Effective Unsupervised Information Retrieval Models based on Information Theory

Staff - Faculty of Informatics

Start date: 6 May 2013

End date: 7 May 2013

The Faculty of Informatics is pleased to announce a seminar given by Gianni Amati

DATE: Monday, May 6th 2013
PLACE: USI Lugano Campus, room 253, Main building (Via G. Buffi 13)
TIME: 15.30

Vector Space Model and Ponte and Croft's language model are two examples of unsupervised IR models. However, the most used IR models, such as language model based on  Dirichlet's smoothing (LM), Divergence From Randomness (DFR) models or even the BM25 formula, are parametric. Supervised IR models are preferred to unsupervised ones due to effectiveness and efficiency reasons.
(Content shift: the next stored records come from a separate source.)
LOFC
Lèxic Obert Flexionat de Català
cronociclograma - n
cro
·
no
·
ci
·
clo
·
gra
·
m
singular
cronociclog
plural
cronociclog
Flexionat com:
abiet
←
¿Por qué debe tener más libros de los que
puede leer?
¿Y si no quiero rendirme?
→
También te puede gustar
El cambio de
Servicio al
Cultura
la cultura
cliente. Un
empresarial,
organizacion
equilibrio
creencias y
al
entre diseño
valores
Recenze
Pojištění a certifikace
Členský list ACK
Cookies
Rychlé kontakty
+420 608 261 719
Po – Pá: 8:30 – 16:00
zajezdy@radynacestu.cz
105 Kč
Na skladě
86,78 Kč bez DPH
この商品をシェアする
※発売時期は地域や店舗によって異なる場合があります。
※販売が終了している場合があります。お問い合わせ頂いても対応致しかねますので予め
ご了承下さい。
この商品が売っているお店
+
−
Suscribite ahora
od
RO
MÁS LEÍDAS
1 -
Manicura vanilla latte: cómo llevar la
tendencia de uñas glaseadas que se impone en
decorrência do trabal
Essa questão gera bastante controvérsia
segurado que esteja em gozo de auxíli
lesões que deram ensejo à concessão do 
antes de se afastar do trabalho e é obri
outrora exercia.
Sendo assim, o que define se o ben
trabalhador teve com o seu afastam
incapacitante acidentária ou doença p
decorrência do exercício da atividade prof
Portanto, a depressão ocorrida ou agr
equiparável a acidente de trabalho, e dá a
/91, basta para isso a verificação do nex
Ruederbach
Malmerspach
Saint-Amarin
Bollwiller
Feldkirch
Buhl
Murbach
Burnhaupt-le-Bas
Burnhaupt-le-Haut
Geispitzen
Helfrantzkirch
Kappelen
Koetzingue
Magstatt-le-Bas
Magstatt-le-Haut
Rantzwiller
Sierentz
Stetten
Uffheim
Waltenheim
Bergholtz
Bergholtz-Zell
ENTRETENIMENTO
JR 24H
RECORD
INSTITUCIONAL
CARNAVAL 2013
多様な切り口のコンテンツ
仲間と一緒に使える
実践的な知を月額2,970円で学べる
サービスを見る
We show that the existence of parameters for these IR models is necessary to cope with variance of document length in the collection and query length when assuming the term independence assumption.
The challenge in IR modeling is thus to provide a simple, yet effective, parameter-free model that perform statistically significantly better than or not statistically differently from LM, DFR or BM25. We introduce a new class of models based on information theory that performs either not statistically differently or better than standard IR models over many test collections, such as all the ad hoc TREC collections (Terabyte, Microblog, Wt10G, Tipsters ecc.)

Giambattista Amati graduated "cum laude" in Mathematics at the University of Rome "La Sapienza" in 1983 and in 2003 obtained a PhD in Computing Science at the University of Glasgow. In 2002 he designed the Divergence From Randomness (DFR) model for Information Retrieval, founding the open source search engine Terrier. Terrier enables the rapid development of effective systems and scalable applications of Information Retrieval.
His current interests include sentiment analysis, web, enterprise, microblog, blog, and vertical search, information extraction.
Among the most recent activities he has served as a General Chair at the BCS International Conference on Theory of Information Retrieval (ICTIR 2011), a Poster Chair at the ACM Conference on Information and Knowledge Management (CIKM 2011), a Workshop Chair at the ACM International Conference on Information Retrieval (SIGIR 2010), a General Chair at the European Conference of Information Retrieval (ECIR 2007), a Poster Chair at the ACM International Conference on Information Retrieval (SIGIR 2007).
He was an Editor of the Information Retrieval Models for the Encyclopedia of Database Systems at Springer. Since 2006 he is an Adjunct Professor of the "Information Retrieval" course at the University of Rome "Tor Vergata".

HOST: Prof. Fabio Crestani